Please collect every line in the data that contains the word "shown".

[[ Given data open ]]

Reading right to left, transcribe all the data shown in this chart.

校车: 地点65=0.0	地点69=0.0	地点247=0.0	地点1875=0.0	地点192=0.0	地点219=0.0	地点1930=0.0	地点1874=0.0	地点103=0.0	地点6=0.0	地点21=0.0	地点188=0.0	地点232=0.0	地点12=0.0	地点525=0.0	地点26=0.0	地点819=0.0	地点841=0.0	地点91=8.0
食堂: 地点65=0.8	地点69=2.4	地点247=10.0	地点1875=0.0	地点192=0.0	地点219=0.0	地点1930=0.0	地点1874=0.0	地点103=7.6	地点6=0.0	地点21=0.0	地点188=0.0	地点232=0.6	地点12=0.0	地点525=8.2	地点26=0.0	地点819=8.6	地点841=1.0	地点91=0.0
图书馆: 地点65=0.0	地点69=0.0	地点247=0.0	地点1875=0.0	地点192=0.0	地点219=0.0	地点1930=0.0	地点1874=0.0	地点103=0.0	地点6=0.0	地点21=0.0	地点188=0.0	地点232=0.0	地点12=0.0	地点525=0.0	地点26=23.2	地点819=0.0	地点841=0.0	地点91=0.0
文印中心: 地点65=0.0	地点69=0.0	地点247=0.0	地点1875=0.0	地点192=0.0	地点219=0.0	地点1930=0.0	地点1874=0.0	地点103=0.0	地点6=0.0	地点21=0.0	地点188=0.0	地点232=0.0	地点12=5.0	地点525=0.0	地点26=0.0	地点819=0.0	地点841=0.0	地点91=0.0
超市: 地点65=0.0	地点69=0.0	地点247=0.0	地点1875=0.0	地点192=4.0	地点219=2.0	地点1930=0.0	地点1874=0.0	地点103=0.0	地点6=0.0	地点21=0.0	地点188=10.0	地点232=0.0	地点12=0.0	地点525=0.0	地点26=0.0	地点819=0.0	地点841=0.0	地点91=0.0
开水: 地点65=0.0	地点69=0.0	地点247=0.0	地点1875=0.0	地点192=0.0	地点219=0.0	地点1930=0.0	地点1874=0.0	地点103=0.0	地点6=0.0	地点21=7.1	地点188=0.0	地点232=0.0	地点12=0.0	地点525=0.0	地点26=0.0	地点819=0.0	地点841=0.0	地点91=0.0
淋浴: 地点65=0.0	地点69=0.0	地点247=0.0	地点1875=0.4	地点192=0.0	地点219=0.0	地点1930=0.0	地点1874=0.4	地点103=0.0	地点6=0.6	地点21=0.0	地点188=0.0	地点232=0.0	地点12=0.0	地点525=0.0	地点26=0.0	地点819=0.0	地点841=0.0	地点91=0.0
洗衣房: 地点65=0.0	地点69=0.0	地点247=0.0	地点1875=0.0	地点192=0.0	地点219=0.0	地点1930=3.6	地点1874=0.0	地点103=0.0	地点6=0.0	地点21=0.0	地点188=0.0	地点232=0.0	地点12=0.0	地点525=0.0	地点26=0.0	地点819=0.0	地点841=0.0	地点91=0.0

[[ Given data closed ]]

Task result:
Reading right to left, transcribe all the data shown in this chart.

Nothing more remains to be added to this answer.